● DOCUMENT EXTRACT
[Start of section]
Skip to content

L2: AI Guard

Enterprise (Paid) only: L2 AI Guard is available in the Enterprise edition. Contact sales@safellm.io for access.

The L2 layer is the most advanced level of protection in SafeLLM, dedicated to combating attacks that static rules cannot detect.

Traditional keyword filters can be fooled by appropriately constructing sentences (social engineering). The L2 layer uses a neural network model (Prompt Guard) compiled to the ONNX format, which analyzes the semantics and intent of the query.

  • Jailbreak: Attempts to force the model to break its system instructions (e.g., “Imagine you are a hacker…”).
  • Indirect Injection: Hidden instructions within data that may be processed by the LLM.
  • System Prompt Leakage: Attempts to extract secret instructions that define the model’s behavior.
  • Use L2 when you need protection against semantic attacks, social engineering, and advanced jailbreaks that don’t use specific “bad words”.
  • Best for public-facing LLM applications where users might actively try to bypass security filters.
  • Essential for high-risk environments where system prompt leakage must be prevented at all costs.
[End of section]
● APPLY WHAT YOU READ
1 – Reproduce the passage of the L2 AI Guard page starting with "The L2 layer is" and going on through "of the query.".
2 – Take up the L2 AI Guard page after its last line and keep writing it.

● ENTRIES SHOWN
[Start of section]
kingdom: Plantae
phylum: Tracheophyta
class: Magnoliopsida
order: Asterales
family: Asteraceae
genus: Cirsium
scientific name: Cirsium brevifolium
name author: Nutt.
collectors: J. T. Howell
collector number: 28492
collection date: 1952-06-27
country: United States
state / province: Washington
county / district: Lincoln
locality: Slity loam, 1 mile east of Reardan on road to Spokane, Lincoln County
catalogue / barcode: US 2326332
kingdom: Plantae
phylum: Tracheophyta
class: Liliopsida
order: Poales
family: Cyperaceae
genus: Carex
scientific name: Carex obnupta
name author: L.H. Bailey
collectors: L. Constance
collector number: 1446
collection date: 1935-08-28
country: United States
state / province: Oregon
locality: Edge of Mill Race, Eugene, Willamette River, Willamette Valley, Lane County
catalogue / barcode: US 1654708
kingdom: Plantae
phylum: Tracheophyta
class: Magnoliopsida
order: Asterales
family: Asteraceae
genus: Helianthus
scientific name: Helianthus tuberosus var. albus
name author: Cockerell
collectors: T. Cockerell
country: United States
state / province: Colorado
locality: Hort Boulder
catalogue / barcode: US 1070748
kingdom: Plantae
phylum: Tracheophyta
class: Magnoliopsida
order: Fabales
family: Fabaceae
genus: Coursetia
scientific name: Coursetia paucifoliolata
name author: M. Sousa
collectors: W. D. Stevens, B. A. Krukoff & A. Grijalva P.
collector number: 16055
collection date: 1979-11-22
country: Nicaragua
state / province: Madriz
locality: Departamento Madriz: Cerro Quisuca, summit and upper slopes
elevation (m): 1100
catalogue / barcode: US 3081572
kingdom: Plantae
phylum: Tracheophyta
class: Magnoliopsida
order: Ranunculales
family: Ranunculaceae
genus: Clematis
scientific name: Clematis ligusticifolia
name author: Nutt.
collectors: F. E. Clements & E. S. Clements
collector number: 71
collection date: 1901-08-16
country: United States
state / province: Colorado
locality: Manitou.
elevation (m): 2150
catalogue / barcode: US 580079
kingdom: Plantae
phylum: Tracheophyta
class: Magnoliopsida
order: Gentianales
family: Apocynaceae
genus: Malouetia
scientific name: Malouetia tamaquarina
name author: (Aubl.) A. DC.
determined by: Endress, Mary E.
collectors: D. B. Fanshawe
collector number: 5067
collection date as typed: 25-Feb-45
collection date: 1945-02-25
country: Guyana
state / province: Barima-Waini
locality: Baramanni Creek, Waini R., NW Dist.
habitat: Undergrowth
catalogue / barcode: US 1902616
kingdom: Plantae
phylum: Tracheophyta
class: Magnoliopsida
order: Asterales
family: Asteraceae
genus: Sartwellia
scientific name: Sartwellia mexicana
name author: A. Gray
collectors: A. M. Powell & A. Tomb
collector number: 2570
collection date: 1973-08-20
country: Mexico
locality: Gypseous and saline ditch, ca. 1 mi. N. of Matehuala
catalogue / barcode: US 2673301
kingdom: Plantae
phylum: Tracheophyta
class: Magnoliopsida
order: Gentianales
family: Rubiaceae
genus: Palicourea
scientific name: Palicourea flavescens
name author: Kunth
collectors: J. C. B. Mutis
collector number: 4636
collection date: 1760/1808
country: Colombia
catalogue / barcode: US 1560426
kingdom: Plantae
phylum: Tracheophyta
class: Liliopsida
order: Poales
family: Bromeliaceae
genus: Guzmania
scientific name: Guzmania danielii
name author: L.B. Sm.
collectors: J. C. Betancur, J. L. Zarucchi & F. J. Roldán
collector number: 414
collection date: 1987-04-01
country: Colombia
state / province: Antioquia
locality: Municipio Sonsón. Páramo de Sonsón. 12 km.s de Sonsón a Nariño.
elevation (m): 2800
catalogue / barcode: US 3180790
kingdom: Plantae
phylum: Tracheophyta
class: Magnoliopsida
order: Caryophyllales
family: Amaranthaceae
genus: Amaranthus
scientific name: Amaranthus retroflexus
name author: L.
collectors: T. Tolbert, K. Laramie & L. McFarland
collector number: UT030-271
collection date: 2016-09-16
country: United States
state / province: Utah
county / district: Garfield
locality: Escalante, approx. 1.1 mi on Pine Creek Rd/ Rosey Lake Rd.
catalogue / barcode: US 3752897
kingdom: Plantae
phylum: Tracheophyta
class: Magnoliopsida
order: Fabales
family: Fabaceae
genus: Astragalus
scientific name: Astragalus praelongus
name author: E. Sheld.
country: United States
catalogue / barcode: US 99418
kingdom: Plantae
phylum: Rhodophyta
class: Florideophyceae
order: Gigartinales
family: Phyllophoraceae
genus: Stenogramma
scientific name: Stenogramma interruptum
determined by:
[End of section]
● LIST OF ANSWERS
1 –
The L2 layer is the most advanced level of protection in SafeLLM, dedicated to combating attacks that static rules cannot detect.

Traditional keyword filters can be fooled by appropriately constructing sentences (social engineering). The L2 layer uses a neural network model (Prompt Guard) compiled to the ONNX format, which analyzes the semantics and intent of the query.

2 –
  • Over-blocking: Setting L2_THRESHOLD too low can lead to high false-positive rates, blocking legitimate user queries.
  • Latency sensitive apps: L2 adds 30-70ms per request. If your application requires sub-10ms response times, consider relying more on L1 or using a more powerful CPU.
  • Semantic Truncation: The model has a L2_MAX_LENGTH limit (default 512 tokens). Prompts longer than this are truncated before reaching the AI model. An attacker could potentially bypass the layer by sending a very long “filler” text followed by the actual jailbreak. You can increase this limit via L2_MAX_LENGTH if your infrastructure permits, but ensure your application also limits maximum prompt length.
ENABLE_L2_AI=true
L2_THRESHOLD=0.85
L2_MODEL_PATH="models/prompt_guard.onnx"
L2_MAX_LENGTH=512
SHADOW_MODE=true

Despite being an AI model, it has been optimized for CPU operation:

  • Latency: ~30-70ms (depending on text length).
  • Preloading: With PRELOAD_MODELS=true, the model is loaded once at startup and shared between workers, drastically reducing RAM consumption.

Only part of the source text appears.